Segment Start: DATASET RECORDS

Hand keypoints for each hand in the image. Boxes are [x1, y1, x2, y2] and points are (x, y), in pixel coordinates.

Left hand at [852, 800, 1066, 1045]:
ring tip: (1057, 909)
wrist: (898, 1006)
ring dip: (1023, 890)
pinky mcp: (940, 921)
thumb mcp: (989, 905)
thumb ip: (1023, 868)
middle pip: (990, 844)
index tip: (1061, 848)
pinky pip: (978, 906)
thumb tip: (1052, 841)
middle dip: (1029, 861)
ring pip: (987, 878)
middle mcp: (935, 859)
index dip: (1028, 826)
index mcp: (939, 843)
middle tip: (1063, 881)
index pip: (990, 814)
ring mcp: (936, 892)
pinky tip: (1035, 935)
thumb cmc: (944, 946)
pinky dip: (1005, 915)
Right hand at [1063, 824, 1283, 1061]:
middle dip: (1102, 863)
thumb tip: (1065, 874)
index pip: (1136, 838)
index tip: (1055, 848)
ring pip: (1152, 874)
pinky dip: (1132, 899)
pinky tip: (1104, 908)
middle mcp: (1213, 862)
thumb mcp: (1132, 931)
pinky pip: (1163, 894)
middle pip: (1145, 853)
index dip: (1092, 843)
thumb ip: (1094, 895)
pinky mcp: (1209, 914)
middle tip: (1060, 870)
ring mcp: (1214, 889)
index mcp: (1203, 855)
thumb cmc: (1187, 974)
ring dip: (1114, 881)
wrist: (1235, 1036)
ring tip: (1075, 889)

Segment End: DATASET RECORDS
Segment Start: DATASET RECORDS

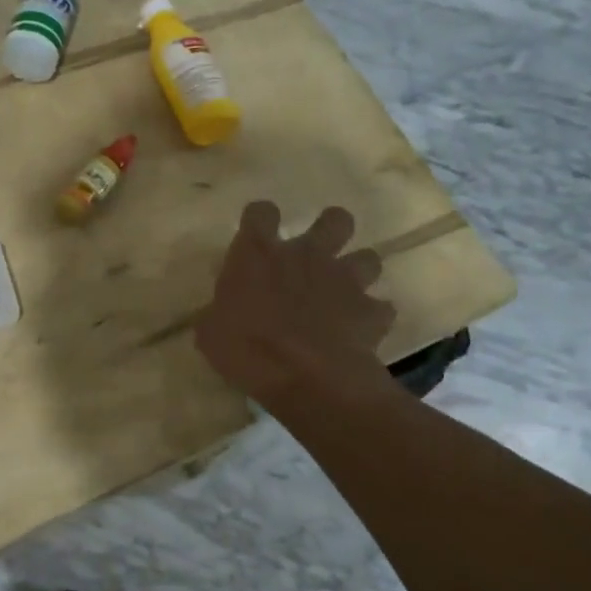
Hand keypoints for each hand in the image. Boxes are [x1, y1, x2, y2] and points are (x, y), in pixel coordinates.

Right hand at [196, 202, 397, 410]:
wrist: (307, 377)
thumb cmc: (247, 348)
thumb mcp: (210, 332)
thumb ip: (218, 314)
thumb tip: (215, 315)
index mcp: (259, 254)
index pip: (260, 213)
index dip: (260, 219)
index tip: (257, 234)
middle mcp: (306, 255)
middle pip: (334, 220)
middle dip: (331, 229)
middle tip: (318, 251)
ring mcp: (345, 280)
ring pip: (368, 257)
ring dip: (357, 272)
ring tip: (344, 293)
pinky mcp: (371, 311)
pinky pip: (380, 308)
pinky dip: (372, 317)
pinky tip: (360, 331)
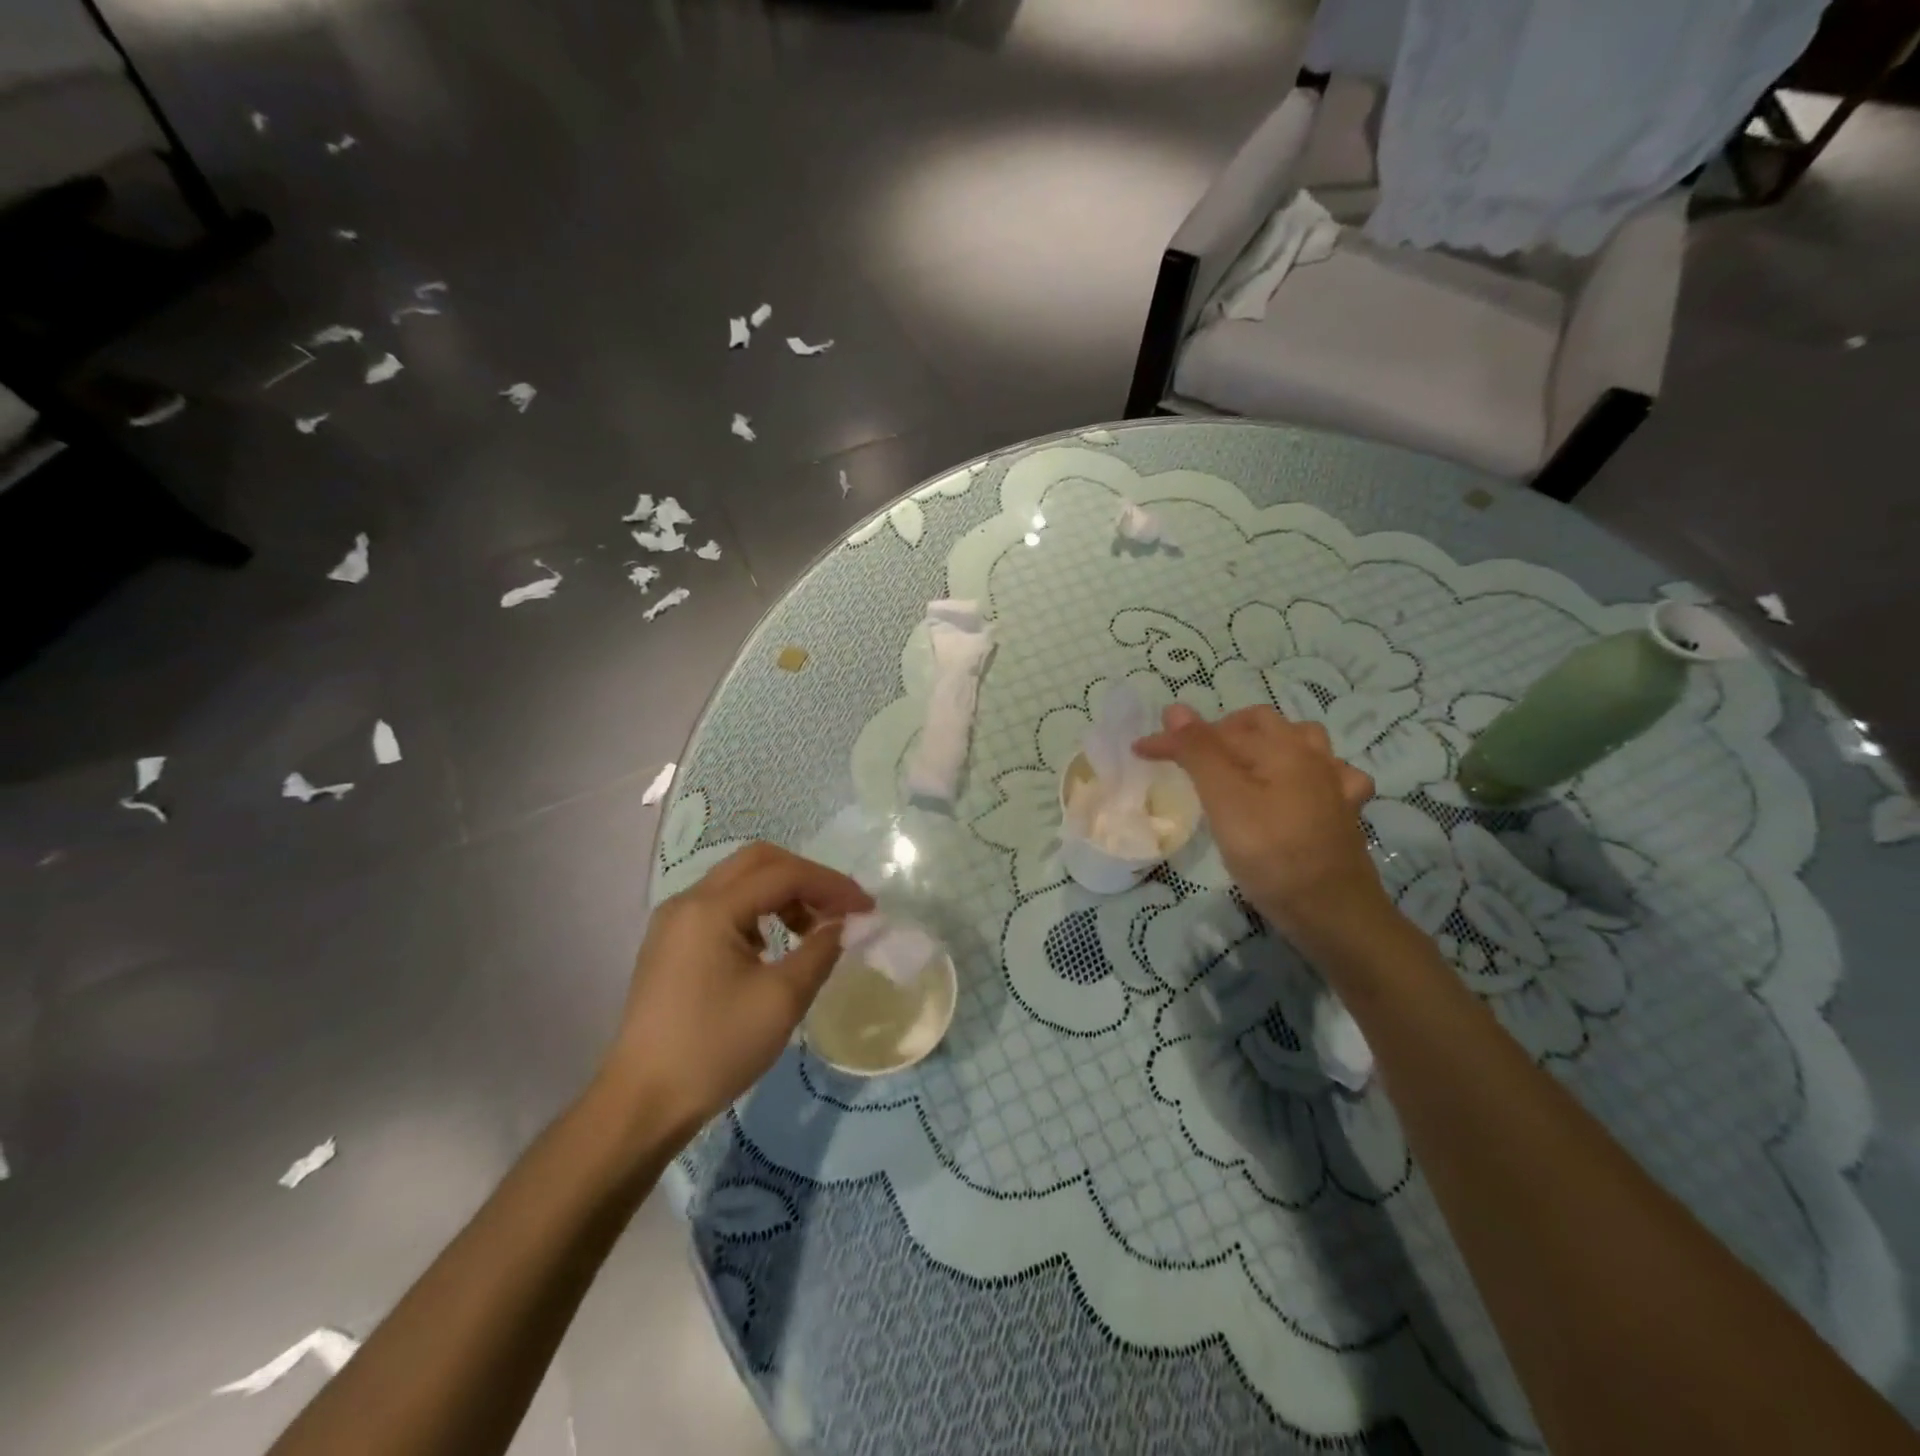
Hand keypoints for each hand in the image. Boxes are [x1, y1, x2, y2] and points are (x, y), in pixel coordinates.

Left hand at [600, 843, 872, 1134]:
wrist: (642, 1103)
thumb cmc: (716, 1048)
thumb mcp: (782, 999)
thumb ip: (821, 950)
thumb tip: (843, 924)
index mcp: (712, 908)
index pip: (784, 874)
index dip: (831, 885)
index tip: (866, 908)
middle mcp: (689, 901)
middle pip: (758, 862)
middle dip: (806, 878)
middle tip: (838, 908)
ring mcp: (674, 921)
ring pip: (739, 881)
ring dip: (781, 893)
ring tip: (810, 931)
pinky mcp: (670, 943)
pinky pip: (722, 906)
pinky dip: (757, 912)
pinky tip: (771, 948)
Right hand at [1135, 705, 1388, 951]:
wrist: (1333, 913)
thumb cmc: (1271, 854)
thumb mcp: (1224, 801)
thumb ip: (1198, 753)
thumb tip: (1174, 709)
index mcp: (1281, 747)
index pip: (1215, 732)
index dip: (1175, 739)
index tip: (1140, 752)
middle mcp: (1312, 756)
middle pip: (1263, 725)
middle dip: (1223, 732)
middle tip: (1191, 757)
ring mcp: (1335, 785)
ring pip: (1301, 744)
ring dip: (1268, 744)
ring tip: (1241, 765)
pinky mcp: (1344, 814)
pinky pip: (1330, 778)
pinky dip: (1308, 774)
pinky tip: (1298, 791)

Segment End: DATASET RECORDS

**WORK TO COMPLETE:**
From the data above, return every line from the line that has "thumb mcp: (1132, 931)" up to and including the line that has "ring tip: (1075, 889)", exactly.

**FINAL ANSWER:**
thumb mcp: (1132, 931)
pinky pip: (1163, 894)
middle pip: (1145, 853)
index dip: (1092, 843)
thumb ip: (1094, 895)
pinky mcp: (1209, 914)
middle tip: (1060, 870)
ring mcp: (1214, 889)
index mcp: (1203, 855)
thumb cmc: (1187, 974)
ring dip: (1114, 881)
wrist: (1235, 1036)
ring tip: (1075, 889)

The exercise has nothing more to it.